Sirs, The systematic review by Gisbert and Morena1 attempted to answer an important clinical question, concerning the efficacy and tolerability of Helicobacter pylori eradication rescue regimens. The authors claimed that levofloxacin-based triple regimens are more effective and better tolerated than quadruple therapy. Although the pooled estimate did not achieve statistical significance and there was significant heterogeneity between the studies, the authors re-analysed the data by excluding a study which most favoured quadruple therapy to ‘decrease’ the heterogeneity and ‘increase’ the odds ratio (OR) which significantly favoured levofloxacin-based rescue regimen.
We believe that the results of this meta-analysis should be interpreted with caution. There are several methodological and analytical limitations on the validity and generalizability of the results. For example, only 14 of 241 retrieved articles or abstracts were finally assessed, but exclusion reasons were given for only three, perhaps because exclusion criteria were not specified at all. One study was excluded because ‘the patients were known to be resistant to both metronidazole and clarithromycin previously to the treatment with’. As most rescue regimens were prescribed without tests for bacteria resistance, sensitivity testing around the range of the studies would be more appropriate than simply excluding studies.
We are particularly concerned by the authors’ handling of tests for heterogeneity. The random effects model was used, but the pooled estimate was not significant and showed substantial heterogeneity between included studies. The authors chose to exclude the one study (ref. 19) which favoured quadruple therapy in order to increase the pooled estimate of the OR which then became statistically significant. The authors state that ‘heterogeneity markedly decreased’ without providing the result of the test for heterogeneity. Our calculation indicates that there is significant evidence against the null hypothesis of homogeneity (Q = 19.68, d.f. = 8, I2 = 59.4%, P = 0.01). The authors called the excluded paper an ‘outlier study’, but an outlying study furthest from the null effect is actually the Nista study (ref. 28) which favoured levofloxacin therapy (OR 9.75 and 5.32 for the two arms compared). The authors should have performed a proper sensitivity analysis to assess the robustness of the result when ‘extreme’ studies are excluded. We performed the sensitivity analysis by excluding this study which also decreased the heterogeneity to the same extent (P = 0.01, I2 = 60.2% when excluding both arms; P = 0.001, I2 = 69.1% when excluding only the arm which most favoured levofloxacin) but also decreased the pooled OR (OR = 1.26, 95% CI 0.71–2.27, OR = 1.51, 95% CI 0.81–2.79 respectively), which no longer significantly favoured levofloxacin.

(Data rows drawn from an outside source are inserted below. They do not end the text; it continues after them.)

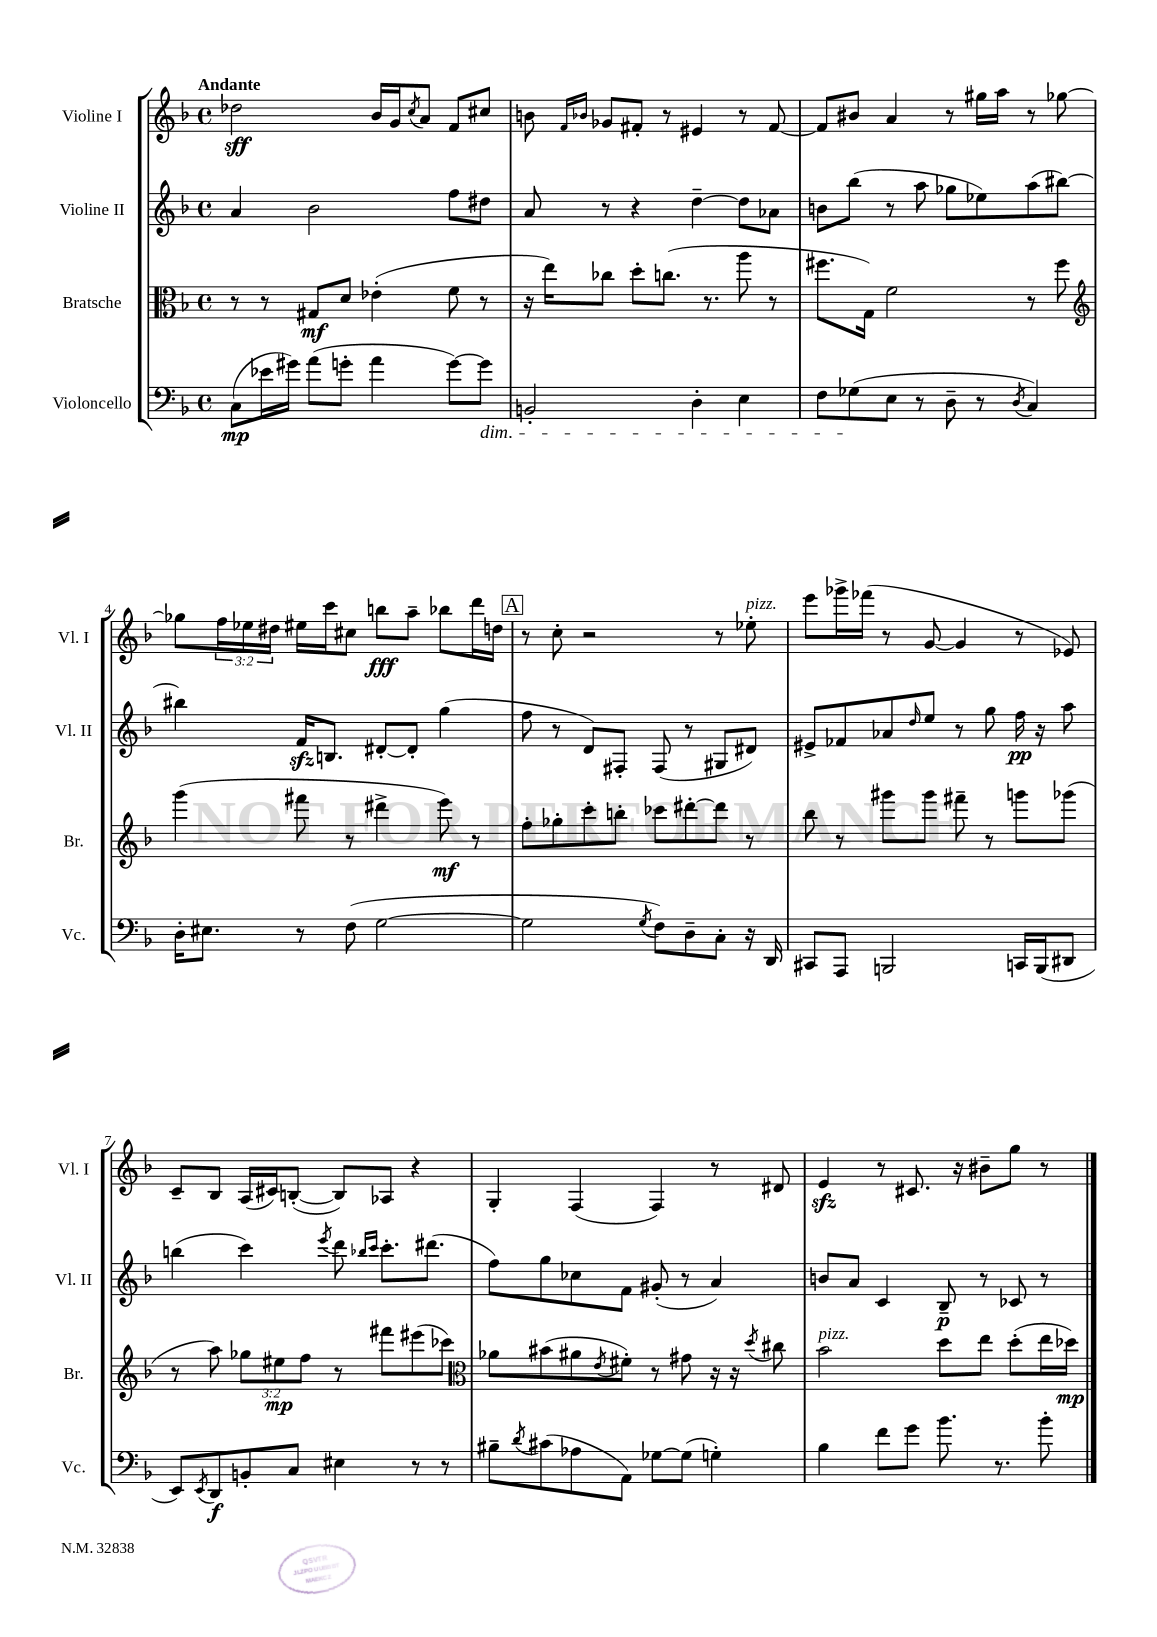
<<
\new StaffGroup <<
\new Staff = "s0" \with { instrumentName = "Violine I" shortInstrumentName = "Vl. I" } {
    \clef treble \key f \major \defaultTimeSignature \time 4/4 \override Staff.TupletNumber.text = #tuplet-number::calc-fraction-text \tempo "Andante"
    des''2\sff bes'16 g'16 \acciaccatura { c''8 } a'8 f'8 cis''8 |
    b'8 \grace { f'16 bes'16 } ges'8 fis'8-. r8 eis'4 r8 fis'8~ |
    fis'8 bis'8 a'4 r8 gis''16 a''16 r8 ges''8~ |
    ges''8 \tuplet 3/2 { f''16 ees''16 dis''16 } eis''16 c'''16 cis''8 b''8\fff a''8-- bes''8 d'''16 d''16 |
    \mark \markup { \box "A" } r8 c''8-. r2 r8 ees''8-.^\markup { \italic "pizz." } |
    e'''8 ges'''16-> fes'''16( r8 g'8~ g'4 r8 ees'8) |
    c'8-- bes8 a16( cis'16) b8~-.( b8) aes8 r4 |
    g4-. f4( f4) r8 dis'8 |
    e'4\sfz r8 cis'8. r16 bis'8-- g''8 r8 \bar "|." |
}
\new Staff = "s1" \with { instrumentName = "Violine II" shortInstrumentName = "Vl. II" } {
    \clef treble \key f \major \defaultTimeSignature \time 4/4
    a'4 bes'2 f''8 dis''8 |
    a'8 r8 r4 d''4~-- d''8 aes'8 |
    b'8 bes''8( r8 a''8 ges''8 ees''8) a''8( bis''8~) |
    bis''4 f'16\sfz b8. dis'8~-. dis'8-. g''4( |
    \mark \markup { \box "A" } f''8 r8 d'8) fis8-. fis8( r8 gis8 dis'8) |
    eis'8-> fes'8 aes'8 \grace { d''16 } e''8 r8 g''8 f''16\pp r16 a''8 |
    b''4( c'''4) \acciaccatura { e'''8 } d'''8 \grace { bes''16 c'''16 } c'''8.-. dis'''8.( |
    f''8) g''8 ces''8 f'8 gis'8-.( r8 a'4) |
    b'8 a'8 c'4 bes8--\p r8 ces'8 r8 \bar "|." |
}
\new Staff = "s2" \with { instrumentName = "Bratsche" shortInstrumentName = "Br." } {
    \clef alto \key f \major \defaultTimeSignature \time 4/4 \override Staff.TupletNumber.text = #tuplet-number::calc-fraction-text
    r8 r8 gis8\mf d'8 ees'4-.( f'8 r8 |
    r16 e''16) ces''8 d''8-. c''8.( r8. a''8 r8 |
    fis''8. g16) f'2 r8 fis''8 |
    \clef treble g'''4( fis'''8 r8 dis'''4-> e'''8\mf) r8 |
    \mark \markup { \box "A" } f''8-. ges''8-. c'''8-. b''8-. ces'''8 dis'''8~-. dis'''8 r8 |
    bes''8 r8 gis'''8 gis'''8 fis'''8-- r8 g'''8 ges'''8( |
    r8 a''8) \tuplet 3/2 { ges''8 eis''8\mp f''8 } r8 fis'''8 eis'''8( ces'''8) |
    \clef alto aes'8 bis'8( ais'8 \acciaccatura { e'8 } fis'8-.) r8 gis'8 r16 r16 \acciaccatura { d''8 } cis''8 |
    bes'2^\markup { \italic "pizz." } d''8 e''8 d''8-.( e''16 des''16\mp) \bar "|." |
}
\new Staff = "s3" \with { instrumentName = "Violoncello" shortInstrumentName = "Vc." } {
    \clef bass \key f \major \defaultTimeSignature \time 4/4
    c8\mp( ees'16 gis'16) a'8( g'8-. a'4 g'8~) g'8\dim |
    b,2-. d4-. e4 |
    f8 ges8\!( e8 r8 d8-- r8 \acciaccatura { d8 } c4) |
    d16-. eis8. r8 f8( g2~ |
    \mark \markup { \box "A" } g2 \acciaccatura { g8 } f8) d8-- c8-. r16 d,16 |
    cis,8 a,,8 b,,2 c,16 b,,16( dis,8 |
    e,8) \acciaccatura { e,8 } d,8\f b,8-. c8 eis4 r8 r8 |
    bis8-- \acciaccatura { d'8 } cis'8( aes8 a,8) ges8~ ges8( g4-.) |
    bes4 f'8 g'8 bes'8. r8. bes'8-. \bar "|." |
}
>>
>>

As H. pylori rescue studies are diverse in many aspects, whether the statistical non-significant advantage of levofloxacin was caused by confounding is not clear. The effect of clinical differences, population differences and other clinical factors should always be considered as they can cause heterogeneity in trial results.2 To address heterogeneity, we believe the authors should identify variables that could potentially explain the results, and use either meta-regression or subgroup analysis.3 However, in all the subgroup analysis, either no statistically significant difference was seen or statistical heterogeneity between studies was observed (e.g. high-quality studies only), or some important clinical characteristics were not considered in the subgroup analysis. For example, in the subgroup analysis of efficacy, treatment duration was compared within levofloxacin studies without testing for heterogeneity. In our opinion with such diverse studies it is important to provide more details of all the subgroup analyses together with the summary estimate and test of homogeneity; to discuss the studies critically and consider all possible reasons for heterogeneity; not group studies which are too diverse; and to give clinical suggestions based on clinical scenarios but not the pooled figures.
There are also some other uncertainties of their study. The authors stated ‘per-protocol’ (PP) data would be used if studies did not specify the type of analysis. PP data usually provide higher eradication rates than intention-to-treat data. However, there is no data on how many papers finally used PP data and no sensitivity analysis appears to have been carried out. The generalizability of the results is also limited given that 5 of 10 studies including the two which most favoured levofloxacin came from the same investigators (Nista et al.). Whether the outcome measures are validated and consistent between studies (e.g. the way of confirmed cure of infection) is not mentioned. In the adverse events analysis, significant heterogeneity was also mentioned but without discussion and subgroup analysis. The authors conducted a further analysis including only severe adverse events, and homogeneity was reported. However, the incidence is much lower for severe adverse events, with many zero cells in the levofloxacin group, and so the Peto method would be preferable to the Mantel–Haenszel method for handling zero cells.4
The authors’ conclusions favouring levofloxacin regimens over quadruple regimens is misleading because it is based on a summary estimate that is statistically questionable. Rescue H. pylori eradication therapy is an important clinical issue and any new treatment requires consideration based on individual patient trials and cost-effectiveness analysis at the population level. Much evidence is needed to support any new strategy. Until more homogenous clinical trials are published providing more robust data, meta-analysis should be undertaken and interpreted with caution.